Analyzing the new rule for salaried workers’ overtime pay
Millions of additional Americans will qualify for overtime pay under a major change in federal labor law unveiled recently by the Obama administration.
The change under the Fair Labor Standards Act doubles the annual salary threshold — to $47,476 from the current $23,660 — that generally determines who qualifies for overtime pay when they work more than 40 hours a week.
That means salaried workers who earn less than $47,476 will now be eligible for overtime pay. The change takes effect Dec. 1.
California employers must comply with both federal and state law, which requires overtime pay for people who earn less than $41,600 a year and allows them to claim overtime after working more than eight hours in a day.
Employees who are paid hourly generally are already eligible for overtime pay no matter how much they earn per year.
The administration pushed for the change because the current threshold was “eroded by inflation every year” and because too many Americans “have been left working long hours for no additional pay,” the Labor Department said.
Tom Spiggle is a lawyer in Arlington, Va., who specializes in representing employees in labor disputes. He applauds the new rule but recognizes it will mean higher costs for some U.S. firms.
The Times asked Spiggle to explain the new rule and its repercussions. Here’s an edited excerpt:
How many workers are affected by this change?
The Obama administration is saying around 4 million [additional] workers. Under the current law, it’s about 7% of [full-time salaried] workers who are covered, who are subject to overtime. Under the new law, that percentage jumps to around 35%. We’re looking at about a fivefold increase in the number of workers who are covered.
There is also an automatic update every three years?
That’s right. That’s one reason the administration updated the law because it wasn’t indexed to inflation. I believe in the 1970s as much as 60% of the workforce was covered. But as that salary threshold remained the same and inflation increased, more and more workers were moved outside of coverage. Now there will be an update every three years to index to keep pace with inflation.
What are some of the jobs that might be most affected by the change?
Retail and food service are going to be the two big ones. A retail manager who was making $30,000 a year, who under the current law would be exempt [from mandated overtime] now will not be exempt. Those retailers will be subject to paying them overtime.
You’re in favor of this change. Why?
You have somebody making $30,000 at a clothing manufacturer or retail outlet and the employer could work them 80 hours a week and not be required to pay them overtime. There also have been many stories about the declining purchasing power of the American worker.
This is still well short of the number of workers who were protected in the 1970s and early ’80s by the law, so it’s not as if this is something we haven’t seen before.
Some business groups and other critics say this is a substantial added cost to doing business. What’s your response to that?
There’s no question there will be increased costs for some businesses. They’re going to have to pay more in wages in the form of overtime or they’re going to have to increase salaries.
My point is that when you put more money in that worker’s pocket, yes, it is a short-term cost for that business, which is not insubstantial. But you increase the purchasing power of everybody.
Is there a way for businesses to get around this new law?

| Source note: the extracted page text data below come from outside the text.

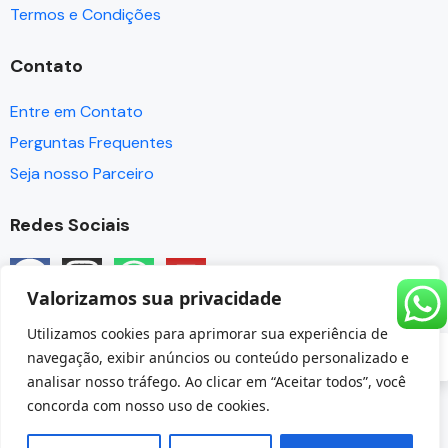
Termos e Condições
Contato
Entre em Contato
Perguntas Frequentes
Seja nosso Parceiro
Redes Sociais
Valorizamos sua privacidade
Utilizamos cookies para aprimorar sua experiência de
PT
navegação, exibir anúncios ou conteúdo personalizado e
analisar nosso tráfego. Ao clicar em “Aceitar todos”, você
© Copyright Angra Paradise Tour - CNPJ 32.237.149/0001-
concorda com nosso uso de cookies.
85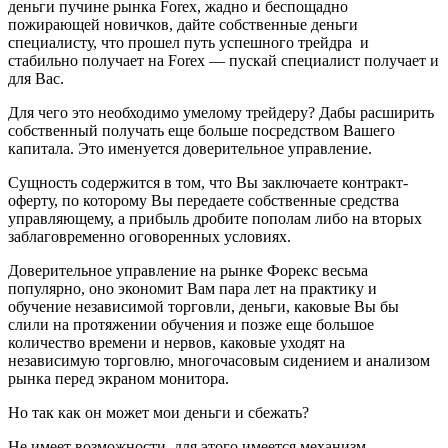
деньги пучине рынка Forex, жадно и беспощадно
пожирающей новичков, дайте собственные деньги
специалисту, что прошел путь успешного трейдра и
стабильно получает на Forex — пускай специалист получает и
для Вас.
Для чего это необходимо умелому трейдеру? Дабы расширить
собственный получать еще больше посредством Вашего
капитала. Это именуется доверительное управление.
Сущность содержится в том, что Вы заключаете контракт-
оферту, по которому Вы передаете собственные средства
управляющему, а прибыль дробите пополам либо на вторых
заблаговременно оговоренных условиях.
Доверительное управление на рынке Форекс весьма
популярно, оно экономит Вам пара лет на практику и
обучение независимой торговли, деньги, каковые Вы бы
слили на протяжении обучения и позже еще большое
количество времени и нервов, каковые уходят на
независимую торговлю, многочасовым сидением и анализом
рынка перед экраном монитора.
Но так как он может мои деньги и сбежать?
Не имеет возможности, для этого имеется механизм,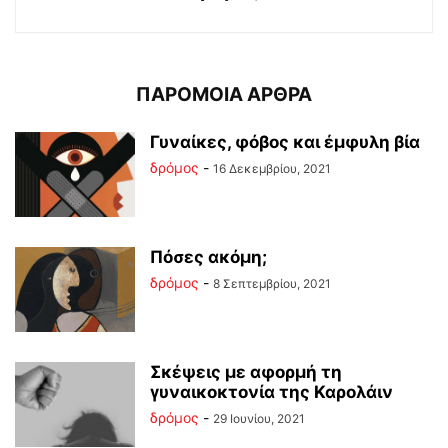
ΠΑΡΟΜΟΙΑ ΑΡΘΡΑ
Γυναίκες, φόβος και έμφυλη βία
δρόμος
-
16 Δεκεμβρίου, 2021
Πόσες ακόμη;
δρόμος
-
8 Σεπτεμβρίου, 2021
Σκέψεις με αφορμή τη
γυναικοκτονία της Καρολάιν
δρόμος
-
29 Ιουνίου, 2021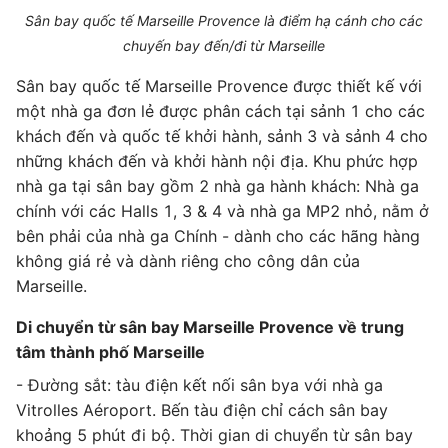
Sân bay quốc tế Marseille Provence là điểm hạ cánh cho các
chuyến bay đến/đi từ Marseille
Sân bay quốc tế Marseille Provence được thiết kế với
một nhà ga đơn lẻ được phân cách tại sảnh 1 cho các
khách đến và quốc tế khởi hành, sảnh 3 và sảnh 4 cho
những khách đến và khởi hành nội địa. Khu phức hợp
nhà ga tại sân bay gồm 2 nhà ga hành khách: Nhà ga
chính với các Halls 1, 3 & 4 và nhà ga MP2 nhỏ, nằm ở
bên phải của nhà ga Chính - dành cho các hãng hàng
không giá rẻ và dành riêng cho công dân của
Marseille.
Di chuyển từ sân bay Marseille Provence về trung
tâm thành phố Marseille
- Đường sắt: tàu điện kết nối sân bya với nhà ga
Vitrolles Aéroport. Bến tàu điện chỉ cách sân bay
khoảng 5 phút đi bộ. Thời gian di chuyển từ sân bay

They can reduce the number of hours that employees work, for instance. We’ll probably see some businesses hire fewer workers than they had planned to reduce these costs. But there are not that many loopholes in this new law.
What about workers who willingly work long hours without overtime to show they want to go the extra mile in hopes of getting a promotion or otherwise advancing their career?

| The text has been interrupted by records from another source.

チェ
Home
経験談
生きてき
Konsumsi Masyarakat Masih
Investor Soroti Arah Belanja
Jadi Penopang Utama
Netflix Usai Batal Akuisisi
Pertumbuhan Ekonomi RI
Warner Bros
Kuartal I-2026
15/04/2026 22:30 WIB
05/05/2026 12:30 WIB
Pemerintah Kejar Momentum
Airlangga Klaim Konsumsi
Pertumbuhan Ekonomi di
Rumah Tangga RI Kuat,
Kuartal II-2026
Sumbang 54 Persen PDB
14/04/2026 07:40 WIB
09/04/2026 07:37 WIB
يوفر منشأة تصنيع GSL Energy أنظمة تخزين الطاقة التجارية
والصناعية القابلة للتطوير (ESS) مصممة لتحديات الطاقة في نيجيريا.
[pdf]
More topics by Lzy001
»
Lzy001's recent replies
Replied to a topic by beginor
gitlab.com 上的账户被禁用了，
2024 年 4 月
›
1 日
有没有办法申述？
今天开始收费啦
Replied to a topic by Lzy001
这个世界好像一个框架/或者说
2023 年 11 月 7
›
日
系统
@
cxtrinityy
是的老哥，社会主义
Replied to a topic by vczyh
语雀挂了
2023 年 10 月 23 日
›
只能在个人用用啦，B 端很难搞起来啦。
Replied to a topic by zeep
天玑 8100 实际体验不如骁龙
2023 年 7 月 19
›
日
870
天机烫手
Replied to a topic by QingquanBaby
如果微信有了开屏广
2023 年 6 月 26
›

Those opportunities are still going to be available. The problem is that for a wide swath of workers, working overtime didn’t get you anywhere, there was little upward career ability and over time — perhaps not intentionally — businesses were taking advantage of the law.
I don’t know that we’re going to see a whole lot of people who are not able to get ahead just because they’re not able to work overtime because their boss doesn’t want to pay them for it.
You as a worker cannot voluntarily work overtime and not get paid. It’s not as if you can say, “You know what boss? I’m going to bust my hump so I can get a promotion. Don’t worry about paying me overtime.” That’s not a solution for workers.
Would you guess some employees who should be getting overtime are willing to forgo that pay in order to get ahead?
The law is pretty clear that a business can’t turn a blind eye to employees who are working overtime. That’s not to say you won’t have the employee who puts in extra hours, doesn’t report those hours because he or she perceives that to be in their interest and wants to demonstrate that commitment.
But the law is pretty clear that an employer is not off the hook just because an employee might make that choice. If an employer is aware that that is going on, they can still be liable. Even if that employee does not sue, another one could.
Could a business hire someone, say, at a salary of $40,000 with the stipulation that there will be some unpaid overtime hours and, as long as the worker agrees, it would be OK?
No. This law leaves employers almost no discretion in that regard. It doesn’t allow an employee and employer to agree not to abide by the law.